Armamos, finalmente, una subcomisión responsable de levantarse temprano y conseguir pasajes para desertar cuanto antes de Antofagasta. Nos encomendamos a alguna instancia divina y, ahora sí, puteamos con razón al señor Presidente y a sus reiteradas apariciones en las conversaciones previas. La situación no daba para chistes. Abandono entonces la idea de escribir un mensaje rezando estamos bien los 33.


Día 4

De noche, todos los gatos son pardos. De día, a medida que recorremos calle Latorre, la ciudad se nos hace más amigable. Las desventuras anteriores comienzan a resultarnos graciosas. Lo que no nos hace gracia es la cifra que nos ofrecen en todas las casas de cambio que recorremos. Guardamos la profunda esperanza de que los números mejoren a lo largo de la ruta.

Ya está: llegamos al Pacífico. Lo vemos inmenso y azul. Nos zambullimos en una playa atestada de gente. Moverse por la ciudad no es fácil, sobre todo por las distancias lingüísticas. Nos vemos obligados a reconocer entre liebres (nuestros colectivos urbanos), colectivos (taxis compartidos con destinos fijos) y taxis (nuestros taxis, sólo que mucho más caros). Discusiones mediante, acordamos adaptar nuestro lenguaje.

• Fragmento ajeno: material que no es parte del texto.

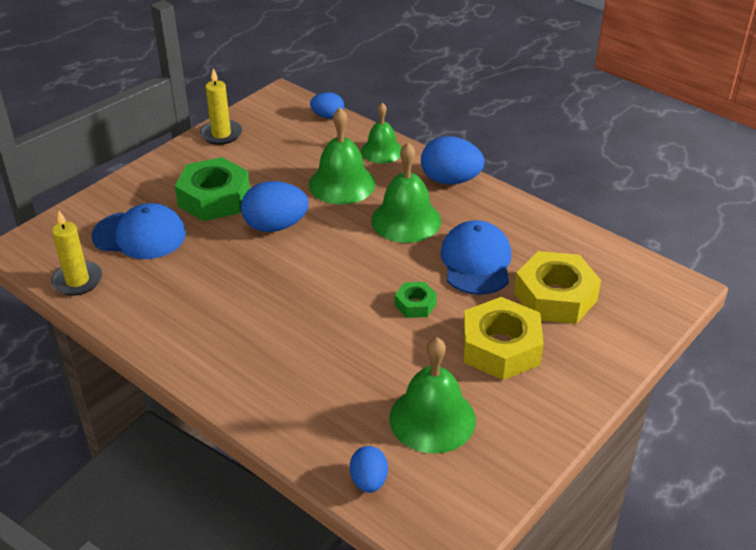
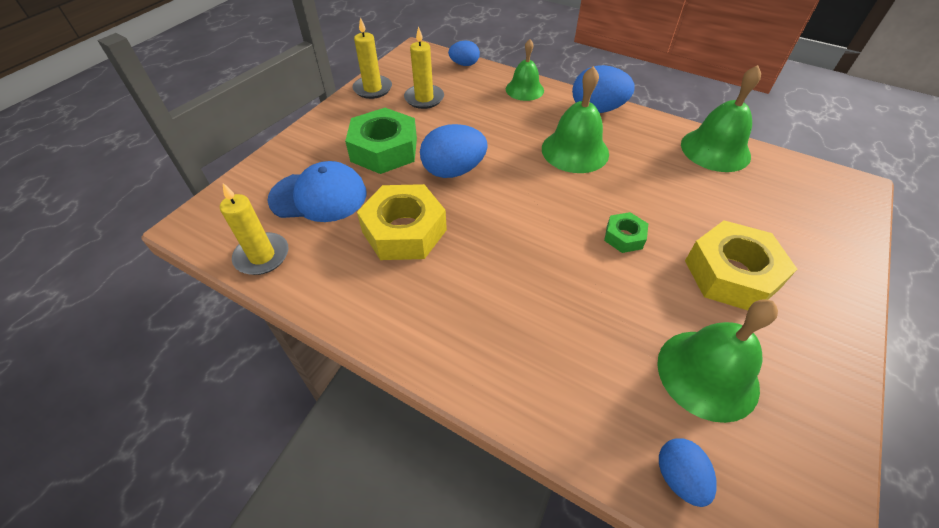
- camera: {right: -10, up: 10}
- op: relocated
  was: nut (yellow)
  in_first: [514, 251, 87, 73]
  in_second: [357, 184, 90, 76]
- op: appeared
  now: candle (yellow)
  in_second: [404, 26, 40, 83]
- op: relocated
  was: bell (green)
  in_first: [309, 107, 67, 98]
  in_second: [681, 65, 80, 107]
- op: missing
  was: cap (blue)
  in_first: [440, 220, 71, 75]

Habíamos desayunado leche cultivada y pan con queso y merken. Sin querer, por supuesto. Por puro desconocimiento. El merken era una cosa extremadamente picante para ser ingerida en el desayuno de un argentino promedio. Sobrevivimos, e incluso lo incorporamos para próximas comidas, lo suficientemente embadurnadas en palta para convencernos de nuestra presencia en Chile. Para la cena, compramos unas chaparritas en un kiosco callejero.

Al fin de cuentas, Antofa no estaba tan mal, pero ya nos había asustado bastante, por lo que 24 horas en la ciudad de la portada nos pareció tiempo prudente. En eso, conseguimos frenar una liebre. Golpeamos a varios antofagastinos con nuestro equipaje indisciplinado, obvio y nos dispusimos a esperar, tirados en el Terminal, que llegara el Pullman –siempre demorado- que nos depositara en Caldera, en la otra punta de la siguiente región. Pero es letra de otro post.